### Exercise prompt
All of the data below is to be repeated exactly, except for the pictures.

### Dataset excerpts
>>>>>
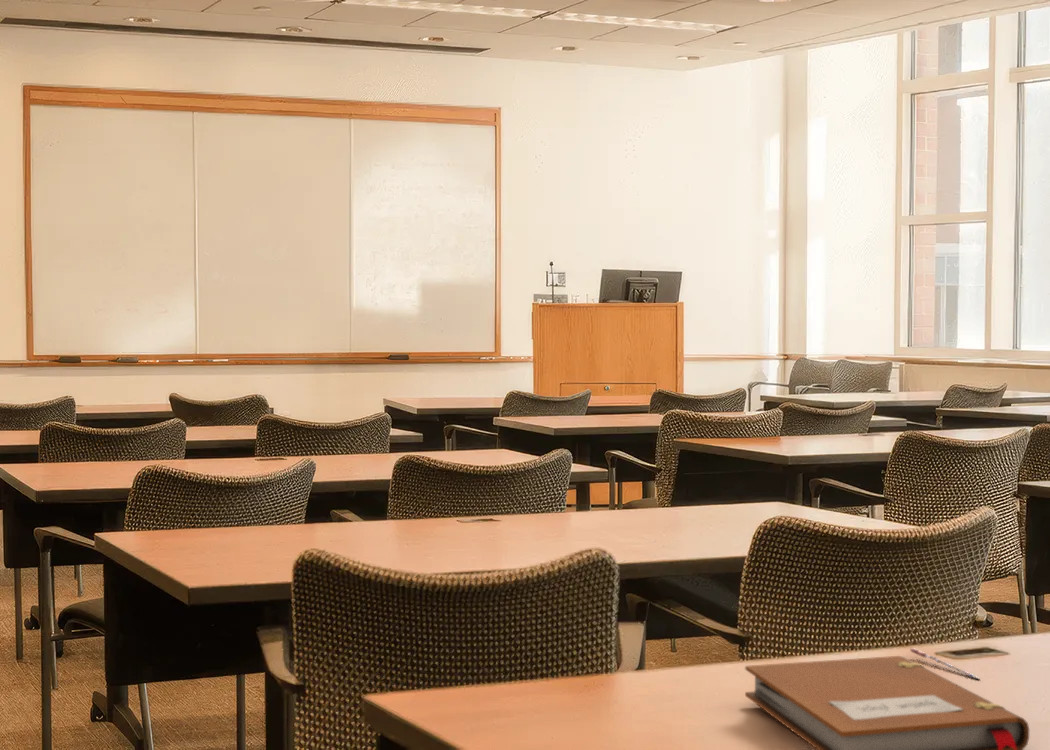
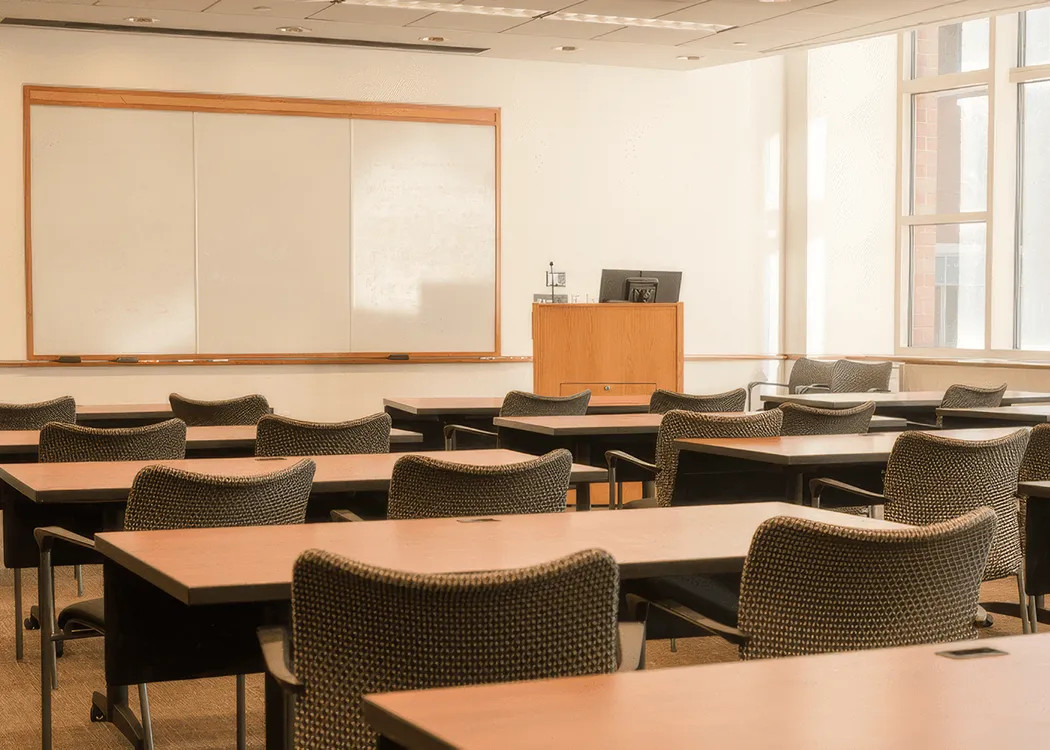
- pen [909,647,981,681]
- notebook [744,655,1030,750]
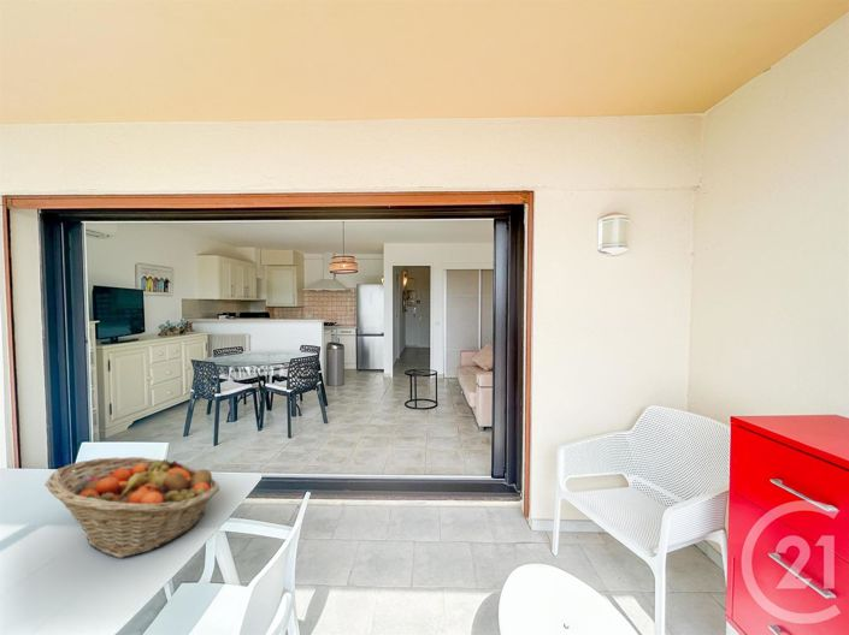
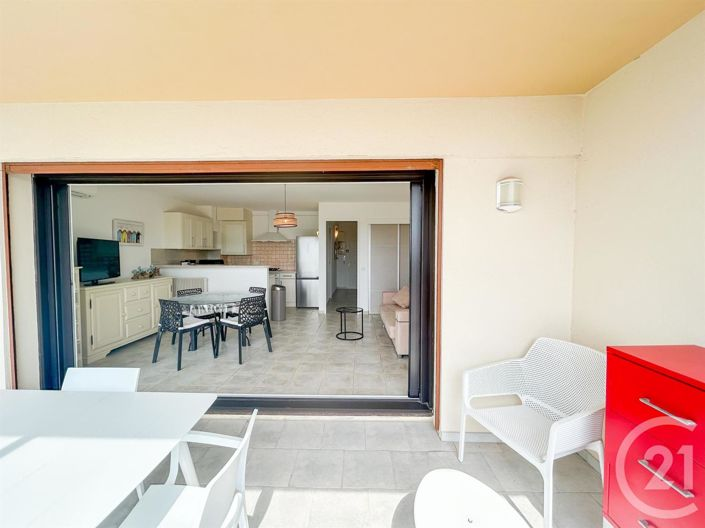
- fruit basket [43,456,220,559]
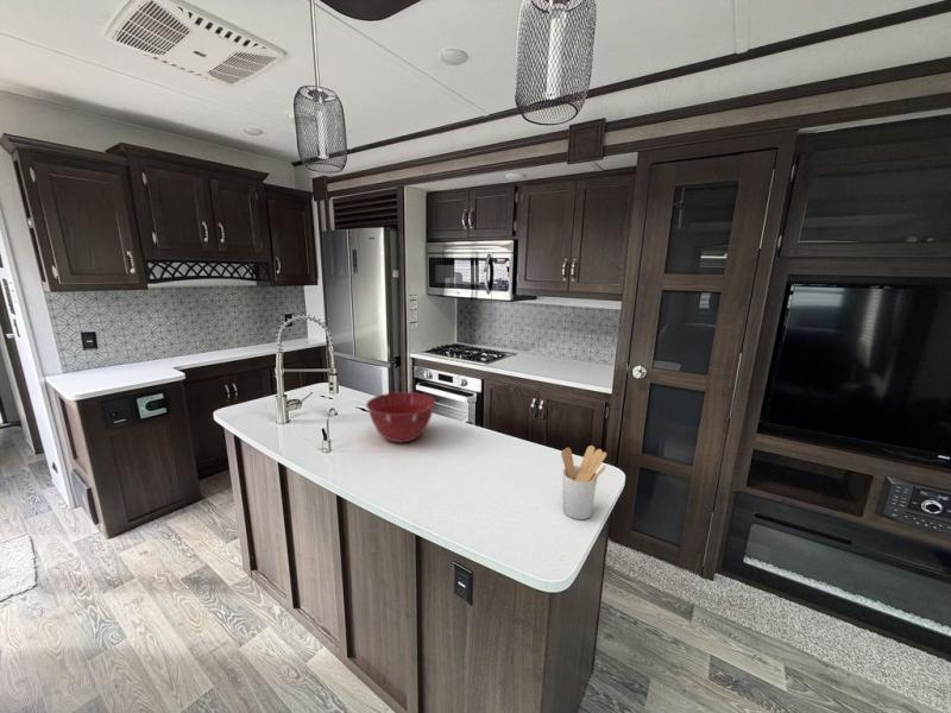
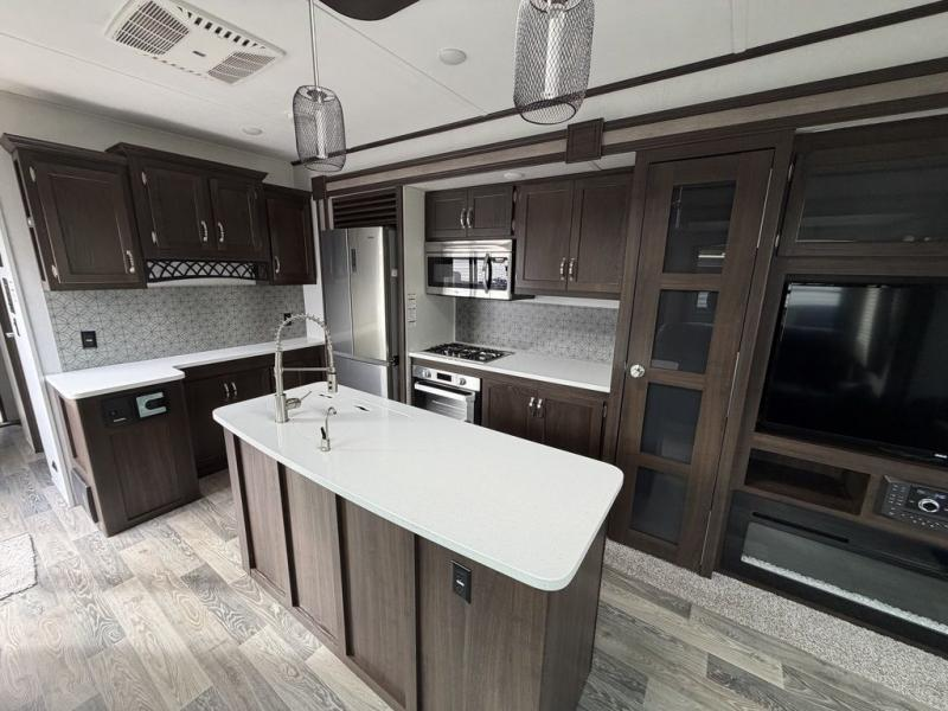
- utensil holder [560,444,607,520]
- mixing bowl [365,391,436,443]
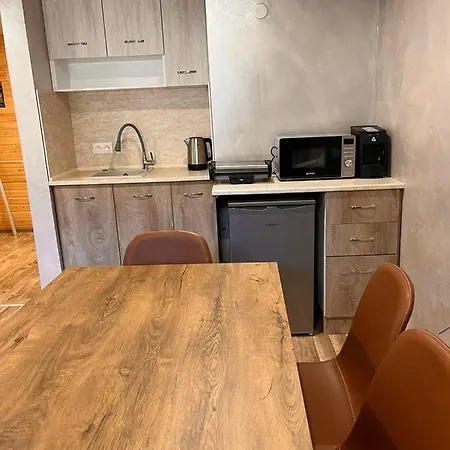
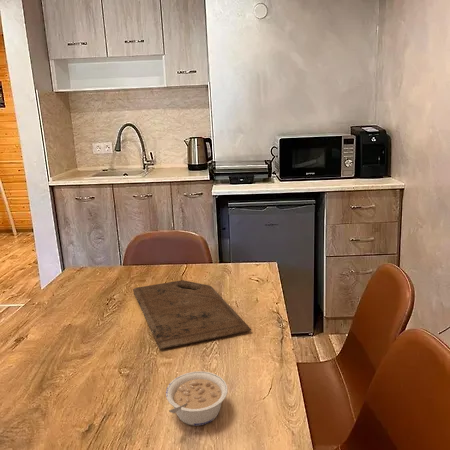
+ legume [165,370,229,426]
+ cutting board [132,279,252,350]
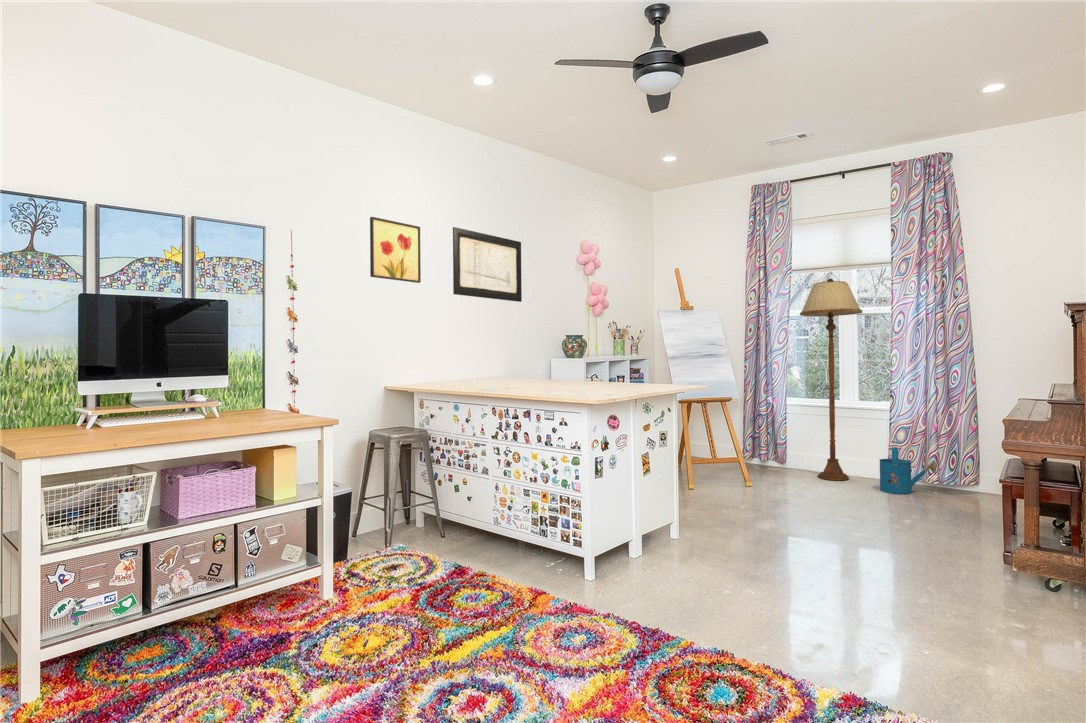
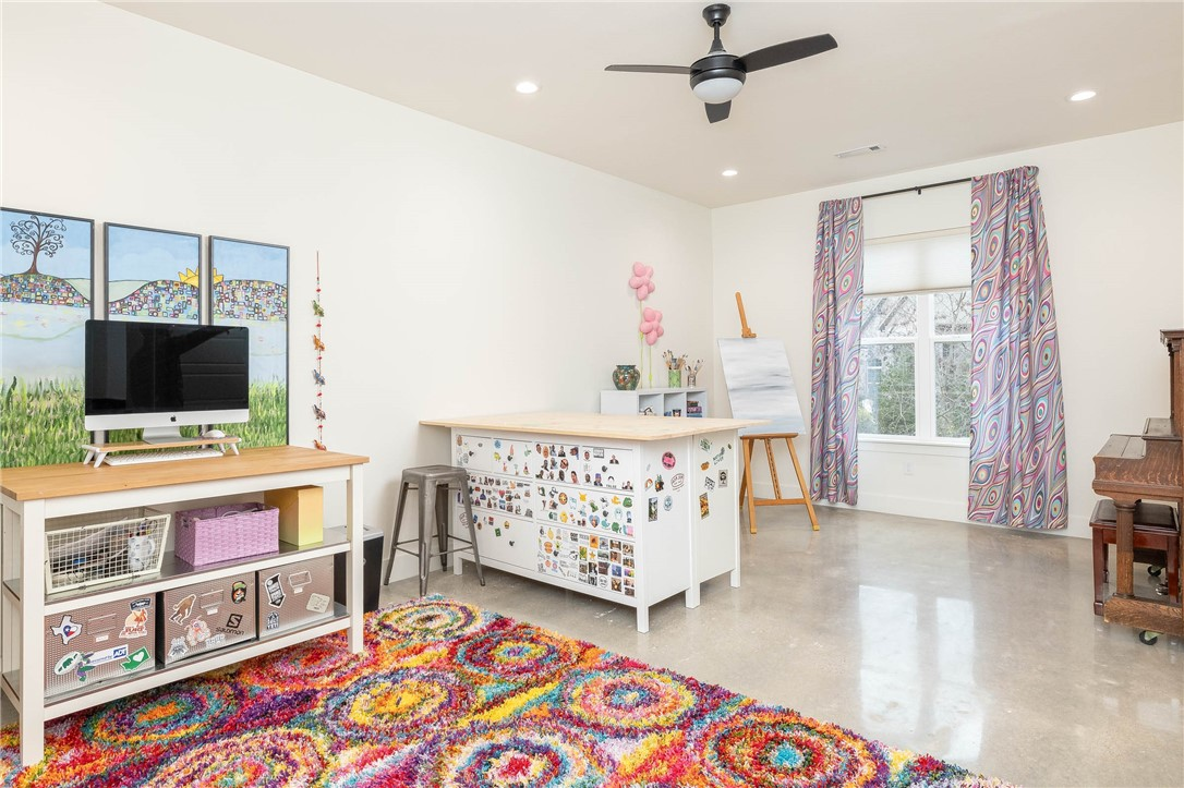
- wall art [369,216,422,284]
- floor lamp [799,277,863,481]
- wall art [452,226,523,303]
- watering can [878,446,937,495]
<<<<<
### Answer box
- pen [909,647,981,681]
- notebook [744,655,1030,750]
- fruit basket [43,456,220,559]
- utensil holder [560,444,607,520]
- mixing bowl [365,391,436,443]
+ legume [165,370,229,426]
+ cutting board [132,279,252,350]
- wall art [369,216,422,284]
- floor lamp [799,277,863,481]
- wall art [452,226,523,303]
- watering can [878,446,937,495]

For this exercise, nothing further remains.